Tabularly

5 ways to deduplicate Excel rows — and why most online tools get it wrong

May 28, 2026

“Remove duplicates” sounds like a single well-defined operation. It isn’t. There are at least five distinct things you might mean by it, and the difference between them is the difference between cleaning your data correctly and corrupting it silently.

Here’s the full set, in roughly increasing order of usefulness.

1. Full-row duplicate removal

The simplest case: drop any row that’s a byte-for-byte duplicate of another row. Excel’s built-in Remove Duplicates with all columns selected does this. It’s also what most “remove duplicates online” tools do by default.

This is fine when your data is already normalized and you just got bitten by an accidental copy-paste. It’s almost never what you actually want when working with messy real-world data, because real duplicates rarely match byte-for-byte. Different timestamps, slightly different addresses, one column with a typo — and the “duplicate” survives.

2. By-key duplicate removal, keep first

You pick one or more columns that define a duplicate (typically email for a customer list, or order_id for sales data), and drop subsequent rows that share the same key. Excel’s Remove Duplicates with a subset of columns selected does this — and it always keeps the first occurrence.

This is what most people mean when they say “dedupe my customer list.” It’s also a trap: “first occurrence” depends on how the data happens to be sorted, and that’s usually not meaningful. If your data is sorted by signup_date ascending, you keep the oldest version of each customer. If it’s sorted descending, you keep the newest. The result depends on incidental order.

3. By-key, keep last

Same as above but keep the last occurrence. Excel doesn’t expose this directly — you have to sort the data first, then run Remove Duplicates. Awkward, but doable.

Same fragility as #2: the answer depends on whatever the most recent sort happened to be.

4. By-key, keep the row with max value in another column

This is the one most people actually want. You pick the dedup key (email), and you pick a tiebreaker column (updated_at), and you keep the row with the maximum value in the tiebreaker. Translation: “for each unique customer, keep the most recently updated record.”

Excel can’t do this directly. You can simulate it with a pivot table or a series of helper columns and INDEX/MATCH — it works but it’s painful, and it doesn’t compose well when your dataset changes.

Tabularly’s Dedupe tool defaults to this mode: pick the dedup key, pick keep by column mode, pick the tiebreaker column, choose ascending or descending. Done.

5. By-key with normalized comparison

Sometimes the duplicates only show up if you normalize first: trim whitespace, lowercase, strip punctuation. Ada Lovelace and ada lovelace are the same person in any reasonable interpretation, but byte-equal? No.

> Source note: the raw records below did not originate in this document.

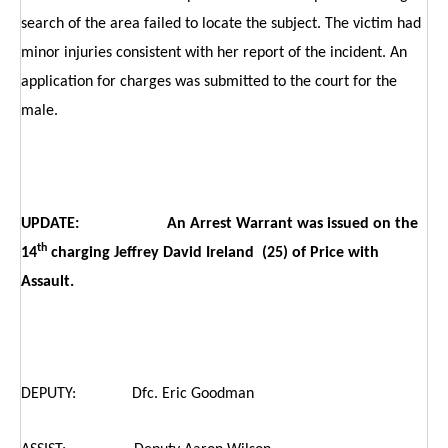
search of the area failed to locate the subject. The victim had
minor injuries consistent with her report of the incident. An
application for charges was submitted to the court for the
male.
UPDATE: An Arrest Warrant was issued on the
th
14
charging Jeffrey David Ireland (25) of Price with
Assault.
DEPUTY: Dfc. Eric Goodman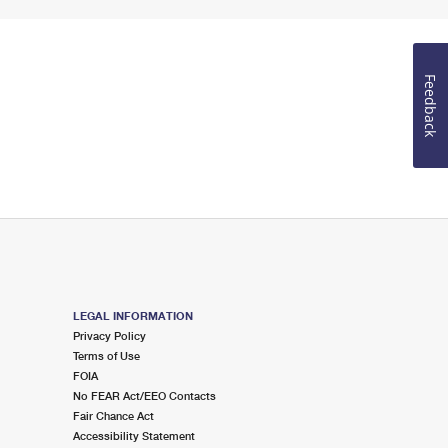
Feedback
LEGAL INFORMATION
Privacy Policy
Terms of Use
FOIA
No FEAR Act/EEO Contacts
Fair Chance Act
Accessibility Statement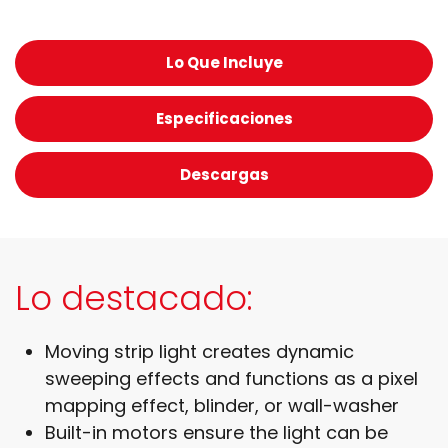
Lo Que Incluye
Especificaciones
Descargas
Lo destacado:
Moving strip light creates dynamic
sweeping effects and functions as a pixel
mapping effect, blinder, or wall-washer
Built-in motors ensure the light can be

Most online tools don’t do this for you. The general solution is: pre-clean the data (a normalization pass) before running the dedupe. In Tabularly you can use the Columns op to add a normalized helper column, then dedupe by it.

So which one do I want?

If your data is already clean and ordered, #2 works. For anything else, you want #4 — keep by another column. The fact that Excel doesn’t offer #4 out of the box is a real gap, and it’s why people end up with stale data in supposedly “deduped” customer lists.

Tabularly’s Dedupe tool makes #4 a first-class option. Drop your file, pick the dedup column, pick the tiebreaker, choose direction. The whole thing runs in your browser — no upload, no Excel required.

The general principle

When tooling makes only the easy case easy, people use only the easy case. Then their data ends up in worse shape than if they hadn’t deduped at all — they got rid of duplicates but kept the wrong ones. The fix isn’t more clever scripts; it’s making the right case as easy as the wrong case.